Absolutely. Yet, we get so few voices in the media about this. It is discouraging to say the least.

    bonsai77 in reply to Yukio Ngaby. | October 4, 2014 at 4:47 pm

    When you blockade a population by land sea and air you are already committing an act of war against this population. This is what Israel is doing. The Palestinians in Gaza have every right to resist by force these oppressive measures. Israel is preventing Gaza from obtaining any level of sovereignty or a functioning economy in their territory.

      Ragspierre in reply to bonsai77. | October 4, 2014 at 10:20 pm

      Those are lies, and you’re an idiot.
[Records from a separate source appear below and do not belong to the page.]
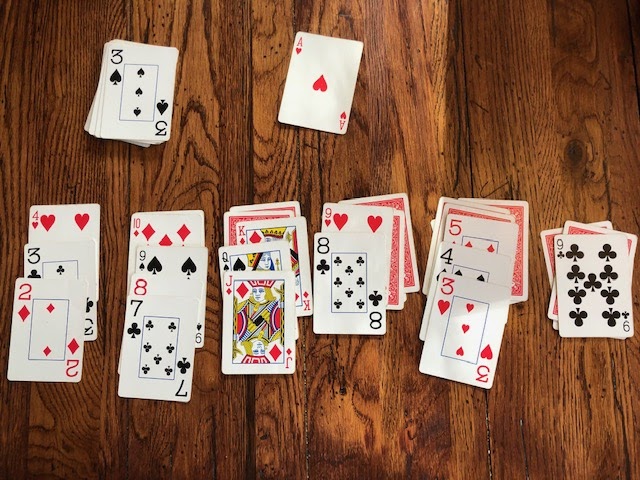
I want to click on lines in table, so click(x=486, y=431), click(x=304, y=423).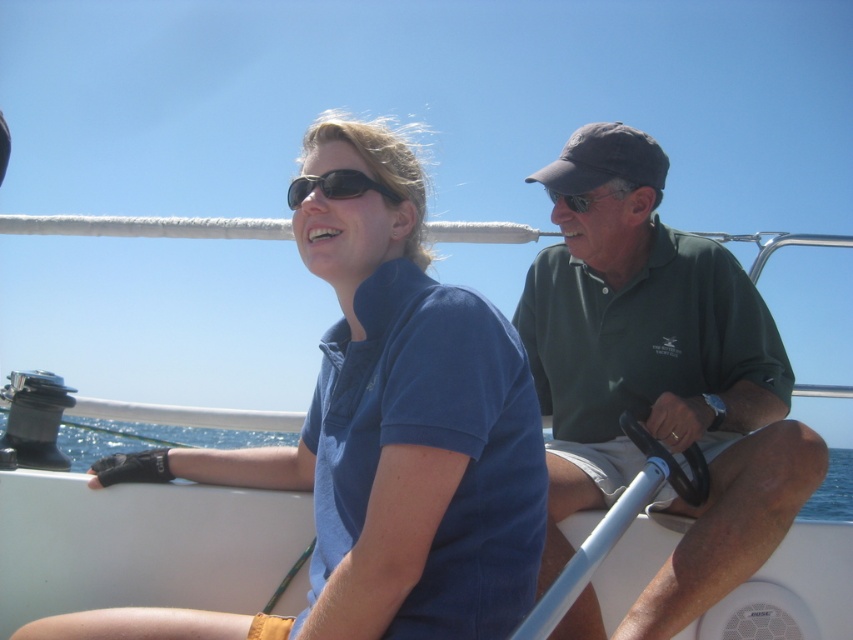
What is the location of the blue water at lower left in the image?

The blue water at lower left is located at point [149,438].

In the scene shown: You are a photographer trying to capture the reflection of the blue water at lower left and the matte black sunglasses at center in the boat scene. Since you want to focus on both objects, which one should you adjust your camera settings for to ensure proper exposure, considering their sizes?

The blue water at lower left is larger than the matte black sunglasses at center, so you should adjust your camera settings to prioritize the exposure for the blue water at lower left to account for its larger area.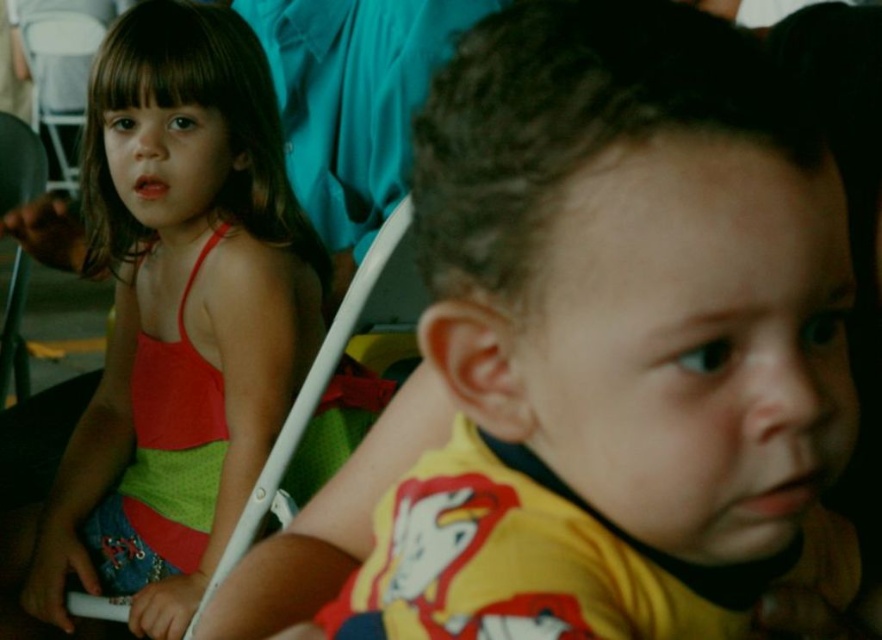
You are a photographer trying to focus on the matte red tank top at left. What are the coordinates of this object in the image?

The matte red tank top at left is located at point [184,284].

You are a photographer trying to capture a clear shot of the two children. There is a point marked at coordinates (184, 284). What object is located at this point?

The object at point (184, 284) is the matte red tank top at left.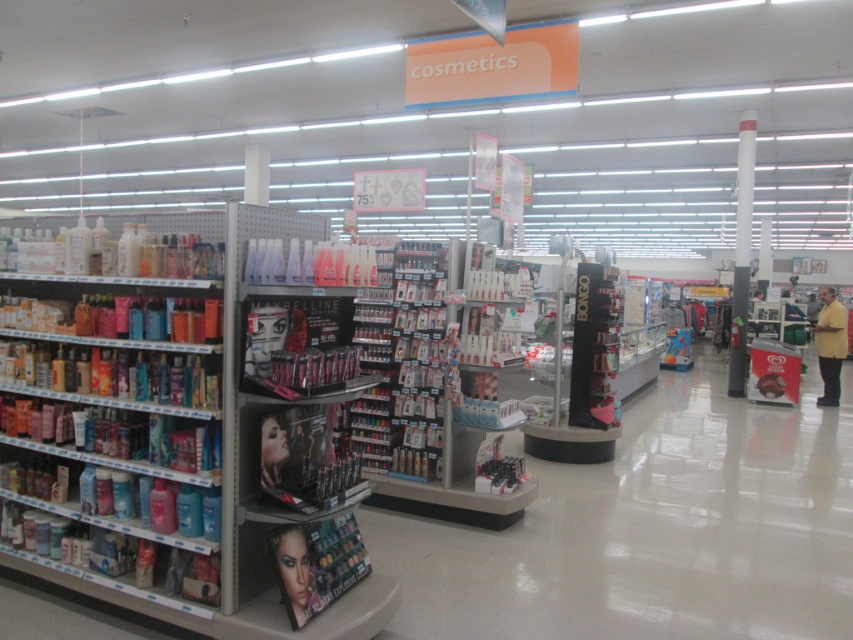
Does white glossy pillar at center have a smaller size compared to yellow matte shirt at right?

Correct, white glossy pillar at center occupies less space than yellow matte shirt at right.

Who is lower down, white glossy pillar at center or yellow matte shirt at right?

Positioned lower is yellow matte shirt at right.

Locate an element on the screen. The height and width of the screenshot is (640, 853). white glossy pillar at center is located at coordinates (741, 253).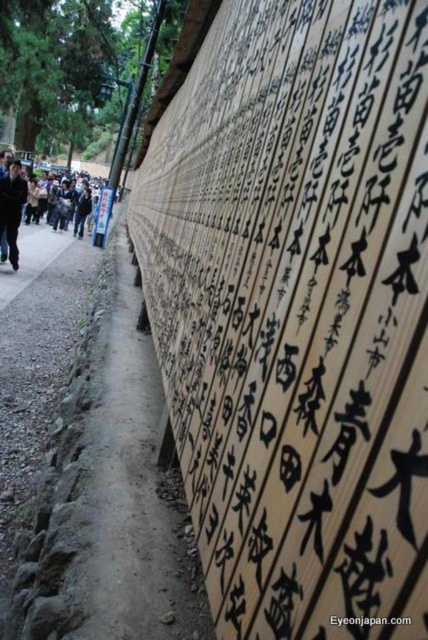
You are standing on the wooden wall with Japanese calligraphy and see the point at coordinates (x=130, y=490). What is the location of this point relative to the dirt path at center?

The point at coordinates (x=130, y=490) is located on the dirt path at center.

You are a visitor at the shrine and want to take a photo of the dirt path at center and the dark blue jacket at left. Which object takes up more space in the photo?

The dark blue jacket at left occupies more space in the photo than the dirt path at center because the dirt path at center occupies less space than dark blue jacket at left.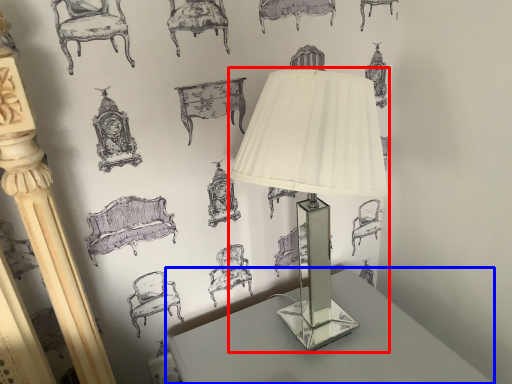
Question: Which of the following is the farthest to the observer, lamp (highlighted by a red box) or table (highlighted by a blue box)?

Choices:
 (A) lamp
 (B) table

Answer: (B)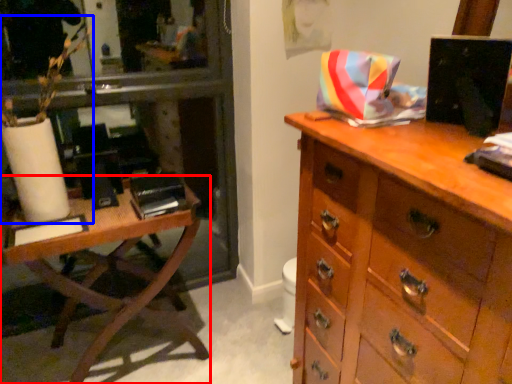
Question: Which object appears farthest to the camera in this image, table (highlighted by a red box) or plant (highlighted by a blue box)?

Choices:
 (A) table
 (B) plant

Answer: (A)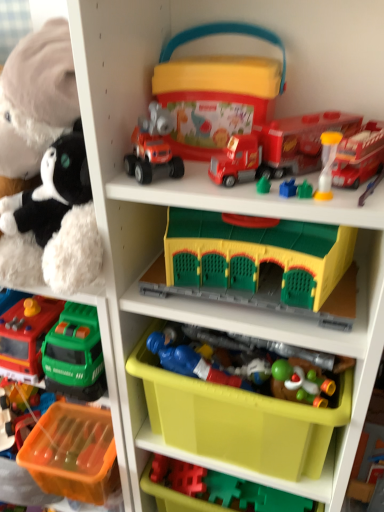
Question: From a real-world perspective, is translucent orange plastic tray at lower left, which appears as the 2th toy when ordered from the bottom, physically located above or below orange plastic storage box at lower left, which is the first storage box from bottom to top?

Choices:
 (A) above
 (B) below

Answer: (B)

Question: From the image's perspective, is translucent orange plastic tray at lower left, which appears as the 2th toy when ordered from the bottom, above or below orange plastic storage box at lower left, placed as the third storage box when sorted from top to bottom?

Choices:
 (A) above
 (B) below

Answer: (A)

Question: Which object is positioned closest to the translucent orange plastic tray at lower left, acting as the ninth toy starting from the top?

Choices:
 (A) green matte yoshi at lower center, which is counted as the eighth toy, starting from the top
 (B) rubberized red truck at center, which is counted as the eighth toy, starting from the bottom
 (C) fluffy plush toy at left, arranged as the 10th toy when ordered from the bottom
 (D) rubberized red truck at upper center, the ninth toy from the bottom
 (E) translucent yellow hourglass at upper right, which is counted as the 7th toy, starting from the bottom

Answer: (C)

Question: Which is farther from the translucent yellow hourglass at upper right, which is counted as the 7th toy, starting from the bottom?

      Yukio Ngaby in reply to bonsai77. | October 6, 2014 at 7:43 pm

      Uh huh.

      And Israel’s blockade is put up only to make life really miserable for the Palestinians because Israelis are really, really mean or something. It’s not because Iran and others are providing weapons to fighters in Gaza, not because Gaza has repeatedly launched rocket attacks against Israel with said weapons.

      Nope.

      Oh, and the Palestinians’ “resisting with force” just happens to include the kidnap and murder of Israeli teenagers, past suicide attacks on buses, schools, restaurants, and other civilian targets, tunneling toward elementary schools to either blow up or kidnap the students, again firing rockets at civilian targets, etc. All just legitimate strategies against the illegitimate democracy of Israel, right?

      The real problem’s the blockade though. Yeah… I buy that. Go lie and run your spin at uninformed people. You’ll have better luck.